Today, about half of its business is supporting the semiconductor, aviation and space exploration industries. It has beefed up its technical capability with a number of on-staff metallurgists and Ruppenthal believes revenue will at least double in the next 5 years.
Ruppenthal originally set out to be a school teacher, majoring in history in college. He has never taught a history class in his life. He first worked as a carpenter before finishing his degree from Oakland University in 2004. Ruppenthal thought he might teach during the school year and work his summers doing odd jobs as a carpenter. There were very few teaching jobs in Michigan when he graduated, so he started his own remodeling business, specializing in kitchens and bathrooms.
He is a self described entrepreneur who is not afraid to take risks. By 2008, he had the itch to try something else, something he knew nothing about. Ruppenthal helped form a company in 2008, Enovate IT, which produces mobile work stations for nurses in hospitals so that they could get information electronically at a patient’s bedside. At the time, hospitals were shifting to electronic medical records, sharing information electronically and doing away with the old clipboards and charts. The opportunity was there and he customized work-stations around tablets and laptops and computers.
After 7 years, Enovate was sold and Ruppenthal’s time there was winding down. Rick Warren, Weldaloy’s CEO, had mentored Ruppenthal in a bible study for a small group of men from 2008 to 2014, and had shared in Ruppenthal’s struggles to get Innovate established. It was there that Warren began to learn of Ruppenthal’s core beliefs and values and his passion for customer relations.
In 2014, an Engineering Manager position opened up at Weldaloy, and Warren offered the job to Ruppenthal—even though he knew very little about forging or material processing. By late 2014, Ruppenthal was promoted to Vice President and Chief Manufacturing Executive. Ruppenthal worked closely with the then Vice President and Chief Administration Executive to run the business. In late 2017, Ruppenthal was named as the General Manager at Weldaloy, and has been Warren’s right hand man ever since.
In the 5 years since, Ruppenthal has gained a wealth of knowledge about a new industry but never forgot his core principle, a lesson he refined while working as a carpenter, a bathroom remodeler or as a CAD designer customizing IT solutions. The foundation of any good company is customer relations.

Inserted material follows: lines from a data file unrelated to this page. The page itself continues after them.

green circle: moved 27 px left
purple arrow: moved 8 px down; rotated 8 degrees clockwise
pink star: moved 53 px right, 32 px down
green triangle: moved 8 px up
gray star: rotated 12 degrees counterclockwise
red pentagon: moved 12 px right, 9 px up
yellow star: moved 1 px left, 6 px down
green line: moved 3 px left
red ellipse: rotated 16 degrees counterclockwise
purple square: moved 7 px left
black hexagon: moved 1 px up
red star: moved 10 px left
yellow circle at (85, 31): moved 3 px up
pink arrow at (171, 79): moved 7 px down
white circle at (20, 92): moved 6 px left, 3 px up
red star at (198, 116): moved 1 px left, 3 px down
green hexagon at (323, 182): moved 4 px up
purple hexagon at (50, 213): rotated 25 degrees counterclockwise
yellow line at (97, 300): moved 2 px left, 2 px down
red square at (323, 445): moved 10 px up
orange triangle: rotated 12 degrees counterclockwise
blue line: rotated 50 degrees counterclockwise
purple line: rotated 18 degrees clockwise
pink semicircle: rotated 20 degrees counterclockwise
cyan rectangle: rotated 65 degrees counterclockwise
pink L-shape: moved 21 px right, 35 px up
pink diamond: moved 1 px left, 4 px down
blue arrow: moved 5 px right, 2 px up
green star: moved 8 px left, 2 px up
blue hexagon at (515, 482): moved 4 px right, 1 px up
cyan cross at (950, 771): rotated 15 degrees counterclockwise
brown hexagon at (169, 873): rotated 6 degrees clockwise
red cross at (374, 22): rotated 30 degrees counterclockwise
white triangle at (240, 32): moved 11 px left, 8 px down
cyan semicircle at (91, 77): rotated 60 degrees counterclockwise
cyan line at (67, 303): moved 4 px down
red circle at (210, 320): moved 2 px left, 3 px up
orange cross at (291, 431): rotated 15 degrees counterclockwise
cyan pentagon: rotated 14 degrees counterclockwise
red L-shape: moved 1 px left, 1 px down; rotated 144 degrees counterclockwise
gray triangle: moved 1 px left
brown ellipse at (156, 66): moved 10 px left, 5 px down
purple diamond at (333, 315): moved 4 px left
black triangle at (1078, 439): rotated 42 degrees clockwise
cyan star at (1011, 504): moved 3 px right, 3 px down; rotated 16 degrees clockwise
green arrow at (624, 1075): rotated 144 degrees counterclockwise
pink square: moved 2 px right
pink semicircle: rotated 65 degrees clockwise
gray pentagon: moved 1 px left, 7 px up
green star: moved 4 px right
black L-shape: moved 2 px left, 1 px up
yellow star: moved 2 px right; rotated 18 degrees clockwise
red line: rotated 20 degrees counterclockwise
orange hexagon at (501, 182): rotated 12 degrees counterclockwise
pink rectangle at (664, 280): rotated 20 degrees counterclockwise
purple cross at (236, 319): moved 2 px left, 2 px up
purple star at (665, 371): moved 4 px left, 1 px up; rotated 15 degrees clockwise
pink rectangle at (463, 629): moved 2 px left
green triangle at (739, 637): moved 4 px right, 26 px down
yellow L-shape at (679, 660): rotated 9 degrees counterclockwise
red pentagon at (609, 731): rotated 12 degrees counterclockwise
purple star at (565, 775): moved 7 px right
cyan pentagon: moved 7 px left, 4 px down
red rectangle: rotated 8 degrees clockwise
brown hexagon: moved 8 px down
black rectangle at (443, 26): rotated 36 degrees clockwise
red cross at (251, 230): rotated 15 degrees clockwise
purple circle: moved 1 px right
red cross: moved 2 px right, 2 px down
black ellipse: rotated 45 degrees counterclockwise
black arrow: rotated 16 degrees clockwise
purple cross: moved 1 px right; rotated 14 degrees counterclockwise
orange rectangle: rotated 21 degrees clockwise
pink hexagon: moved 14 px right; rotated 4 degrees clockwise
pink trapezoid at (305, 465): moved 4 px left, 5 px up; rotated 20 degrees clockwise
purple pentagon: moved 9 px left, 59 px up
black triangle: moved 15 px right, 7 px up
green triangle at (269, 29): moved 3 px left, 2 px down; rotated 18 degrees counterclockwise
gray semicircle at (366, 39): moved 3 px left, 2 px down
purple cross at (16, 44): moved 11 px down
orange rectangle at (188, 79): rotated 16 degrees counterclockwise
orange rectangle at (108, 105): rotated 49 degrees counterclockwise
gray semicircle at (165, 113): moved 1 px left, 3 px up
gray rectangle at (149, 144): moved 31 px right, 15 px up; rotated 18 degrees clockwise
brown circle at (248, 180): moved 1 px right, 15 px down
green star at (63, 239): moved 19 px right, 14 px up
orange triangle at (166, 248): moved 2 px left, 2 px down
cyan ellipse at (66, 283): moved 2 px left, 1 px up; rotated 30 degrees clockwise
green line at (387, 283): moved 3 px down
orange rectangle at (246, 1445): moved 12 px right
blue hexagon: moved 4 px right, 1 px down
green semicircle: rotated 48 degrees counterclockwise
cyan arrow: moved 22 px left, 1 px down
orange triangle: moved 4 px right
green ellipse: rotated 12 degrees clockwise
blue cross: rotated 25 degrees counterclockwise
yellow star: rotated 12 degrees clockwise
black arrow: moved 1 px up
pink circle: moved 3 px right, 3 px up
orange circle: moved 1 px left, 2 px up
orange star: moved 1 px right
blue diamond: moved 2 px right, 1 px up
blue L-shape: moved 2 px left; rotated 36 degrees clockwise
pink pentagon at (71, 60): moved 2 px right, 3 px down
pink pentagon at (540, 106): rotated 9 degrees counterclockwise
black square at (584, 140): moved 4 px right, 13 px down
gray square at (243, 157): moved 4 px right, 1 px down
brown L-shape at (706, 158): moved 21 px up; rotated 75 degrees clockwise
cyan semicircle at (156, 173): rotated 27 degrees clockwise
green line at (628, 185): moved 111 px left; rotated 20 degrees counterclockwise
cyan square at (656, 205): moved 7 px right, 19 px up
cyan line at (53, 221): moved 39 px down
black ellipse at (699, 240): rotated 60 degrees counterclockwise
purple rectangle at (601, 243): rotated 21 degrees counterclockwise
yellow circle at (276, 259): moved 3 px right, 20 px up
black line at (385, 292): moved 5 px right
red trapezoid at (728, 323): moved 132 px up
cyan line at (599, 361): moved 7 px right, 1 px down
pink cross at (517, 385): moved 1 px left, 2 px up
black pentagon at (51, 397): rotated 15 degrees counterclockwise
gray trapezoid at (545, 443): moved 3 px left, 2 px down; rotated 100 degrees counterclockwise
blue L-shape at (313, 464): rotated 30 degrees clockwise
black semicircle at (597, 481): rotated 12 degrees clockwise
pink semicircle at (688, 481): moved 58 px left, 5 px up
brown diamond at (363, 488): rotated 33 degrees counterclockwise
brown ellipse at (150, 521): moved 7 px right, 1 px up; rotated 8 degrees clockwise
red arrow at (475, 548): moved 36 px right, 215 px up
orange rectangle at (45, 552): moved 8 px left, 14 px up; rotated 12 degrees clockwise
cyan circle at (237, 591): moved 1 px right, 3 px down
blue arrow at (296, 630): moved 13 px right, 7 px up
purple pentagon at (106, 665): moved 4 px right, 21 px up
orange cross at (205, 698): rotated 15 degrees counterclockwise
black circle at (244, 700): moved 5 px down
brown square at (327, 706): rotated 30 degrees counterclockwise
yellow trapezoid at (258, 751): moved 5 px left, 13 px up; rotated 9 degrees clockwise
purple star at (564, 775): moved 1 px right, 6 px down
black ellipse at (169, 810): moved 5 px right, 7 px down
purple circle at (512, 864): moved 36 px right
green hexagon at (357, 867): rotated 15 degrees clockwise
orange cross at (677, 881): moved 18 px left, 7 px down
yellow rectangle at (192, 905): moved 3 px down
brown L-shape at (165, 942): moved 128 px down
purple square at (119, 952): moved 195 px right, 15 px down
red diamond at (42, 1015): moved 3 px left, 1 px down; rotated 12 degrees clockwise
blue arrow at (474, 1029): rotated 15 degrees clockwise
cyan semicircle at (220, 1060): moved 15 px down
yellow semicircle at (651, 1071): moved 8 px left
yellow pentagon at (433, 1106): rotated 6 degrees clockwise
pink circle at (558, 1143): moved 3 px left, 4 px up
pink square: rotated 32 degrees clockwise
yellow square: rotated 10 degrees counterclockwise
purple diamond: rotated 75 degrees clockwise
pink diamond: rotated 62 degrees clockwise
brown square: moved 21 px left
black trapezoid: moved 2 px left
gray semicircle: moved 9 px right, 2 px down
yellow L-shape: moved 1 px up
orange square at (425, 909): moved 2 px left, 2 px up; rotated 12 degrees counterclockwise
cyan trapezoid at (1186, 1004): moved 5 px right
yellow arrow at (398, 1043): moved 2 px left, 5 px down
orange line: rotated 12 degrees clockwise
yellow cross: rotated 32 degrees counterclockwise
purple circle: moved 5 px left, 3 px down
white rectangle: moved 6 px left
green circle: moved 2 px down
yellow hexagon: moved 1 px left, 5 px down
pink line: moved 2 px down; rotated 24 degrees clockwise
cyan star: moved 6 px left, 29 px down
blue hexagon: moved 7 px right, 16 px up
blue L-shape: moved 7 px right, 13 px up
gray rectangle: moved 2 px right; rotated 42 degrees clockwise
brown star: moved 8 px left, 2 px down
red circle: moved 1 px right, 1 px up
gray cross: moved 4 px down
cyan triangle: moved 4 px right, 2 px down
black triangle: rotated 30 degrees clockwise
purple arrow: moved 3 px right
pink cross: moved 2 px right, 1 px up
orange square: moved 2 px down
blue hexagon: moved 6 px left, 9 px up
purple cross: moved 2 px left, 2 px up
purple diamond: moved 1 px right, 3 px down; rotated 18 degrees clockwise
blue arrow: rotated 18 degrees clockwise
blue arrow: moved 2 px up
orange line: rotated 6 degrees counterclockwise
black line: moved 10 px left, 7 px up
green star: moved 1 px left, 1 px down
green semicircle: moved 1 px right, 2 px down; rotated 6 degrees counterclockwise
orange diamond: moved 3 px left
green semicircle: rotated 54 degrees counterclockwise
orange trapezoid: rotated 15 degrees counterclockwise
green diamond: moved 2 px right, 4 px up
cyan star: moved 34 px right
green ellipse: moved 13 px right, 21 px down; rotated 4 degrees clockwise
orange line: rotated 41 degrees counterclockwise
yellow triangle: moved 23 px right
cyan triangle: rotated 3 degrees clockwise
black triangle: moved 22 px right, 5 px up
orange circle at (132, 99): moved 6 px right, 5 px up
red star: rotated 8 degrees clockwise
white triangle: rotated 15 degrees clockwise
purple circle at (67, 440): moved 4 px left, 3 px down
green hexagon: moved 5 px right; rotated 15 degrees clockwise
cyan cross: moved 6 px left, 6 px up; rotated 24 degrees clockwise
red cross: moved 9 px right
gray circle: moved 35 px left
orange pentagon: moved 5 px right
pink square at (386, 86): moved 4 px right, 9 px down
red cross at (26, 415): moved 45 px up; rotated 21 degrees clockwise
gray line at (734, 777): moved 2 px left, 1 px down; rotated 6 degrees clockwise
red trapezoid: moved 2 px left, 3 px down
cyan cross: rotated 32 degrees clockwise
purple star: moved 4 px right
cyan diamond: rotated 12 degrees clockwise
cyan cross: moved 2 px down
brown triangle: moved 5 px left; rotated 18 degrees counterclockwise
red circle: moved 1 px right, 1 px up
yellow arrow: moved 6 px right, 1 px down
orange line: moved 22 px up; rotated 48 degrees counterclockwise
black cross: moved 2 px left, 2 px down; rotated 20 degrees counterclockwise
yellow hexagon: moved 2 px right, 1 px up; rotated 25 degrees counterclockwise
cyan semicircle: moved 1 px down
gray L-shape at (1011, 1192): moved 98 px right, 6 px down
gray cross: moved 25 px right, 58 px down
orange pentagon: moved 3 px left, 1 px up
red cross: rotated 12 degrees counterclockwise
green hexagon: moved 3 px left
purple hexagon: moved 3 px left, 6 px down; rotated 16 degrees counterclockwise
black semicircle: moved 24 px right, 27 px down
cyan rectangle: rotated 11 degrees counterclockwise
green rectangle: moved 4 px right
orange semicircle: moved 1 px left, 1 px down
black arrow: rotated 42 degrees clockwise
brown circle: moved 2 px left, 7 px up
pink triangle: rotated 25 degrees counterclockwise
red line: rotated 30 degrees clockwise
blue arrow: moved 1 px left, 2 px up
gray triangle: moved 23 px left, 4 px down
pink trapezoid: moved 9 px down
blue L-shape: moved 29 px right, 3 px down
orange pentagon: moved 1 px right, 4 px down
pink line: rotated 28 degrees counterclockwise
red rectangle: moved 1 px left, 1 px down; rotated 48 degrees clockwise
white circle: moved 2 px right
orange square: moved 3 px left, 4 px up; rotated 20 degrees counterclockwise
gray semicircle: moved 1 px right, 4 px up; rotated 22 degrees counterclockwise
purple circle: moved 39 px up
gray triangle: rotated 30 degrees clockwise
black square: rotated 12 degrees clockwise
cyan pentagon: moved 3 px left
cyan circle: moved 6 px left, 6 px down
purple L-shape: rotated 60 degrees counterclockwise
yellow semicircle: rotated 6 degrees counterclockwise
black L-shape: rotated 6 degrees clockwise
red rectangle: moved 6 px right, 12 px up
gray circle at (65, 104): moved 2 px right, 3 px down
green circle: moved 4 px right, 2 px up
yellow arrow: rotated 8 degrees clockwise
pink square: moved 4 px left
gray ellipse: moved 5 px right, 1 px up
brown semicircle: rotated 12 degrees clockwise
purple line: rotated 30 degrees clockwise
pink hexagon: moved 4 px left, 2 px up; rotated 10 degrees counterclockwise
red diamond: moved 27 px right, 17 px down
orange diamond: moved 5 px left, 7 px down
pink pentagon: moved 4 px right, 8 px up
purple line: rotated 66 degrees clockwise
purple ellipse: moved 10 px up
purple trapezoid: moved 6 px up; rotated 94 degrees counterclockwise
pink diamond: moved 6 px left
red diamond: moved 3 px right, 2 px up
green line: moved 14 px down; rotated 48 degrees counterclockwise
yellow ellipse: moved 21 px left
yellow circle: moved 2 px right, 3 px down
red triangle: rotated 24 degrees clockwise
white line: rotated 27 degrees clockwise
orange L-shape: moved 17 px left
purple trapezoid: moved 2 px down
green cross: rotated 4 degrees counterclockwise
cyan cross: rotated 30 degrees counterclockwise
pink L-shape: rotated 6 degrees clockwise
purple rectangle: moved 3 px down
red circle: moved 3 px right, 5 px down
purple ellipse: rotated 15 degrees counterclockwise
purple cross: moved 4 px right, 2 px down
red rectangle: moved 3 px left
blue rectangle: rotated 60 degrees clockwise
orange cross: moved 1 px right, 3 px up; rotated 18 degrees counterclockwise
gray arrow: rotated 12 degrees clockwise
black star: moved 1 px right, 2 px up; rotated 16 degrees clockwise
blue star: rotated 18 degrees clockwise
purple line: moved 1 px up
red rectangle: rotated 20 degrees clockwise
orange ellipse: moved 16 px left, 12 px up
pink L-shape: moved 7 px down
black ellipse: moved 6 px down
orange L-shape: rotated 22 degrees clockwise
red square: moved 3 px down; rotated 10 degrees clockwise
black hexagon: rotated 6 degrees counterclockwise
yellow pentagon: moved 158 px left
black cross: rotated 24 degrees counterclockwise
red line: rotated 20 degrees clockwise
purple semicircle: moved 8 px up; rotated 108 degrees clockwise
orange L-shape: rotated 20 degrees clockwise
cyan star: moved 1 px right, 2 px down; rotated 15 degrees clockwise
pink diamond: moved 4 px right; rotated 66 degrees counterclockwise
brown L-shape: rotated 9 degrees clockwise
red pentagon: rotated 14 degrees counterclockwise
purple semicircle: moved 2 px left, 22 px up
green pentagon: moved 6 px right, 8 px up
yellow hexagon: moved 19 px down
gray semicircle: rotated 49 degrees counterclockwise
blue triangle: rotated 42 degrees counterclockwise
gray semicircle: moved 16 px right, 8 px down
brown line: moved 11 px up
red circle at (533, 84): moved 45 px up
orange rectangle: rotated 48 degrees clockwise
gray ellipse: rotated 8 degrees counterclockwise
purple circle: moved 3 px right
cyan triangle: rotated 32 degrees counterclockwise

“You’re building relationships, you’re working with these people every day. That’s really our goal. We’re building a relationship.
“When you’re really upfront and honest with customers, I’ll tell you, they respond to that. We immediately tell them, here’s where we’re at with this. Maybe we had a hurdle, we’re going to let you know as soon as possible. We’re going to take ownership of it and we’re going to work through it. And people are always happy about that.
“Customers come to us with problems. They don’t want to hear somebody say ‘that’s nice’. It’s like, I need you to help me solve this problem. That’s adding value. That’s differentiating you from other companies out there. If all you’re doing is meeting a specification, maybe you’re leaving some things to be desired, maybe you’re missing some of it.”
At the end of the day, whether you are remodeling a bathroom, customizing a work-station or building a part that helps launch a rocket into outer space, everything starts with building a relationship. That is a history lesson Ruppenthal won’t let himself or his team forget it.